Government can play an important role in providing educational information to maximize the public’s ability to use technological tools like the Internet. For example, the Department of Education and the FBI provide valuable information, which parents may access on a voluntary basis, to assist in supervising their children’s Internet use.
In contrast, according to your description the Parents’ Protection Page "will appear on virtually every Internet starting point automatically….right there, staring you in the face every time you turn the computer on." Its purpose is to induce parents to "play an aggressive, proactive role in protecting their children on the Internet" by installing tools to block, filter, and monitor their children’s Internet activities.
The deficiencies in blocking and filtering software are well-recognized and documented. Such devices are over and under-inclusive, employ subjective judgments, exclude a great deal of useful information, and often conceal both the criteria for blocking and information about what material is blocked. Many responsible parents, teachers, librarians, and other caring adults recognize these deficiencies and opt instead for educating young people. Along with teaching children not to talk to strangers and to cross with the light, they also instruct children in personal safety online. Instead of spying on their children, they might try to engage them in conversation, be sensitive to their concerns, and create a relationship based on mutual trust.
The killings in Littleton were a dreadful tragedy to the people directly involved, and deeply disturbing to the rest of us.
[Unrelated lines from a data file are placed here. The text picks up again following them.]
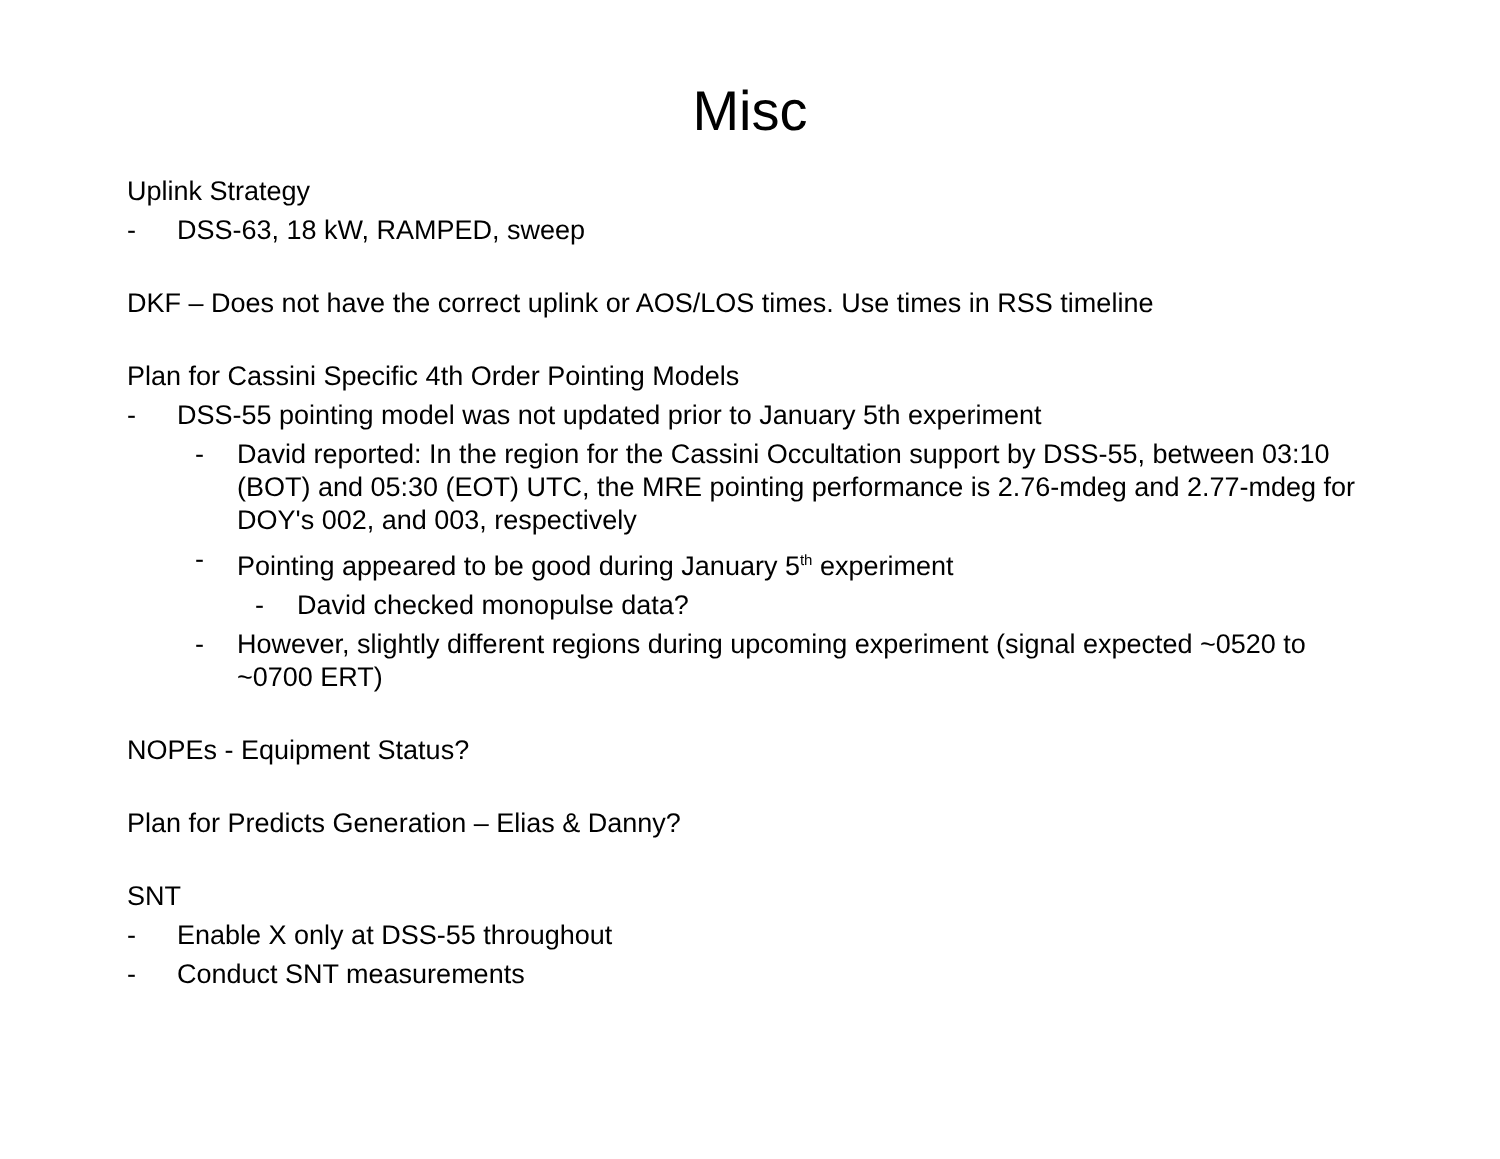Misc
Uplink Strategy
- DSS-63, 18 kW, RAMPED, sweep
DKF – Does not have the correct uplink or AOS/LOS times. Use times in RSS timeline
Plan for Cassini Specific 4th Order Pointing Models
- DSS-55 pointing model was not updated prior to January 5th experiment
- David reported: In the region for the Cassini Occultation support by DSS-55, between 03:10 (BOT) and 05:30 (EOT) UTC, the MRE pointing performance is 2.76-mdeg and 2.77-mdeg for DOY's 002, and 003, respectively
- Pointing appeared to be good during January 5<sup>th</sup> experiment
- David checked monopulse data?
- However, slightly different regions during upcoming experiment (signal expected ~0520 to ~0700 ERT)
NOPEs - Equipment Status?
Plan for Predicts Generation – Elias & Danny?
SNT
- Enable X only at DSS-55 throughout
- Conduct SNT measurements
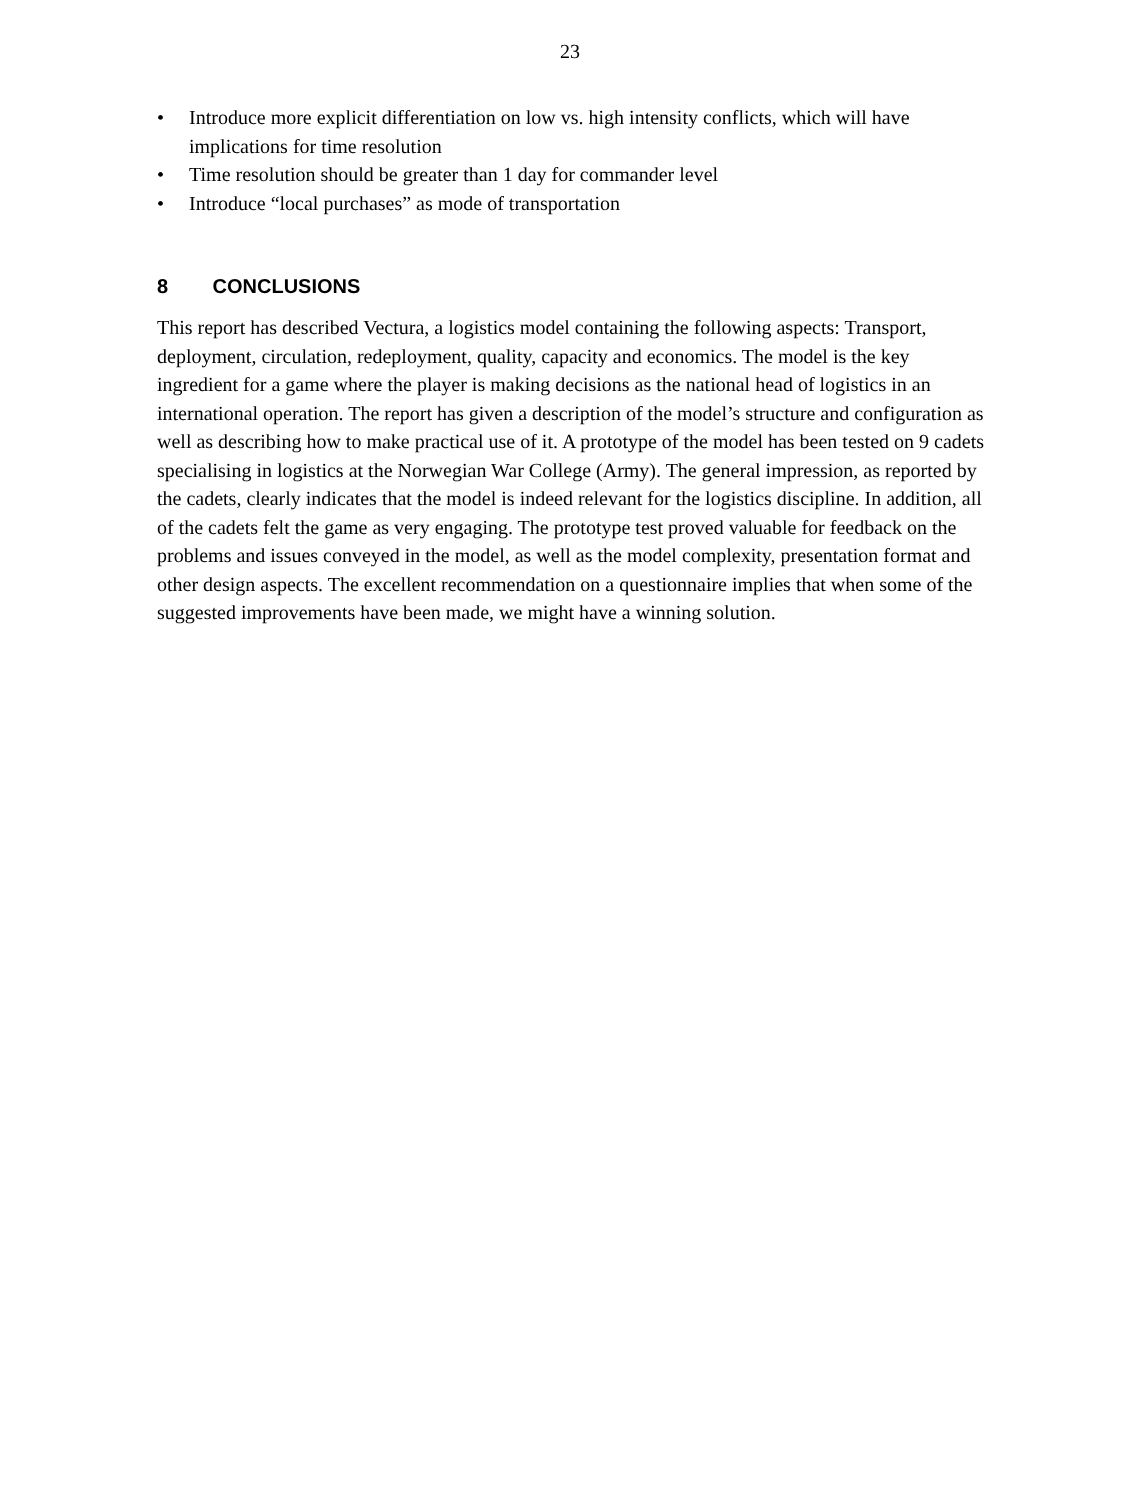23
• Introduce more explicit differentiation on low vs. high intensity conflicts, which will have implications for time resolution
• Time resolution should be greater than 1 day for commander level
• Introduce “local purchases” as mode of transportation
8 CONCLUSIONS
This report has described Vectura, a logistics model containing the following aspects: Transport, deployment, circulation, redeployment, quality, capacity and economics. The model is the key ingredient for a game where the player is making decisions as the national head of logistics in an international operation. The report has given a description of the model’s structure and configuration as well as describing how to make practical use of it. A prototype of the model has been tested on 9 cadets specialising in logistics at the Norwegian War College (Army). The general impression, as reported by the cadets, clearly indicates that the model is indeed relevant for the logistics discipline. In addition, all of the cadets felt the game as very engaging. The prototype test proved valuable for feedback on the problems and issues conveyed in the model, as well as the model complexity, presentation format and other design aspects. The excellent recommendation on a questionnaire implies that when some of the suggested improvements have been made, we might have a winning solution.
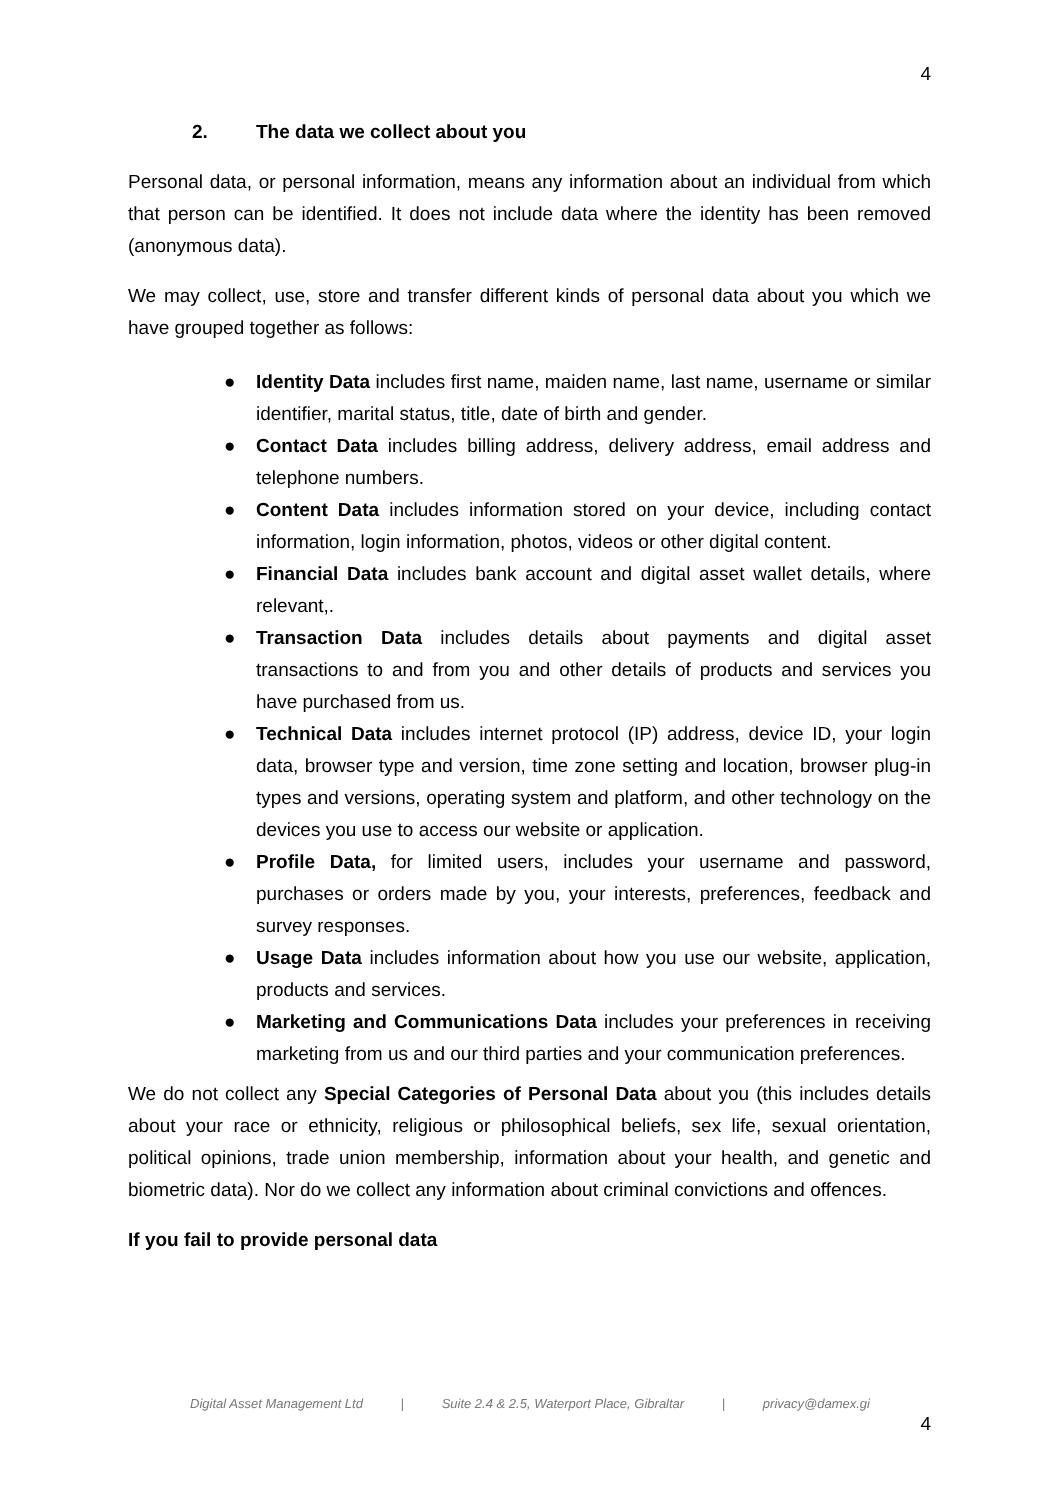4
2. The data we collect about you
Personal data, or personal information, means any information about an individual from which that person can be identified. It does not include data where the identity has been removed (anonymous data).
We may collect, use, store and transfer different kinds of personal data about you which we have grouped together as follows:
● Identity Data includes first name, maiden name, last name, username or similar identifier, marital status, title, date of birth and gender.
● Contact Data includes billing address, delivery address, email address and telephone numbers.
● Content Data includes information stored on your device, including contact information, login information, photos, videos or other digital content.
● Financial Data includes bank account and digital asset wallet details, where relevant,.
● Transaction Data includes details about payments and digital asset transactions to and from you and other details of products and services you have purchased from us.
● Technical Data includes internet protocol (IP) address, device ID, your login data, browser type and version, time zone setting and location, browser plug-in types and versions, operating system and platform, and other technology on the devices you use to access our website or application.
● Profile Data, for limited users, includes your username and password, purchases or orders made by you, your interests, preferences, feedback and survey responses.
● Usage Data includes information about how you use our website, application, products and services.
● Marketing and Communications Data includes your preferences in receiving marketing from us and our third parties and your communication preferences.
We do not collect any Special Categories of Personal Data about you (this includes details about your race or ethnicity, religious or philosophical beliefs, sex life, sexual orientation, political opinions, trade union membership, information about your health, and genetic and biometric data). Nor do we collect any information about criminal convictions and offences.
If you fail to provide personal data
Digital Asset Management Ltd | Suite 2.4 & 2.5, Waterport Place, Gibraltar | privacy@damex.gi
4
But it is wrong and cruel to herald the Parents’ Protection Page as a solution, to blame the Internet as a causative agent in these events, or to suggest that such tragedies could be averted just by installing a device on the computer.
Oversimplifying the causes and cures for teenage violence is dangerous business, as demonstrated by the increasing number of young people who have been ejected from school and even arrested for saying or doing something deemed "threatening" – but who have neither actually threatened nor harmed anyone. It would be doubly tragic if the deaths in Littleton unleashed a torrent of irrationality and scapegoating, but no effective inquiry into the real indicators and precursors of teenage violence. We hope that you will provide leadership, sorely lacking from the current public debate, that will help restore rationality and balance to this discussion.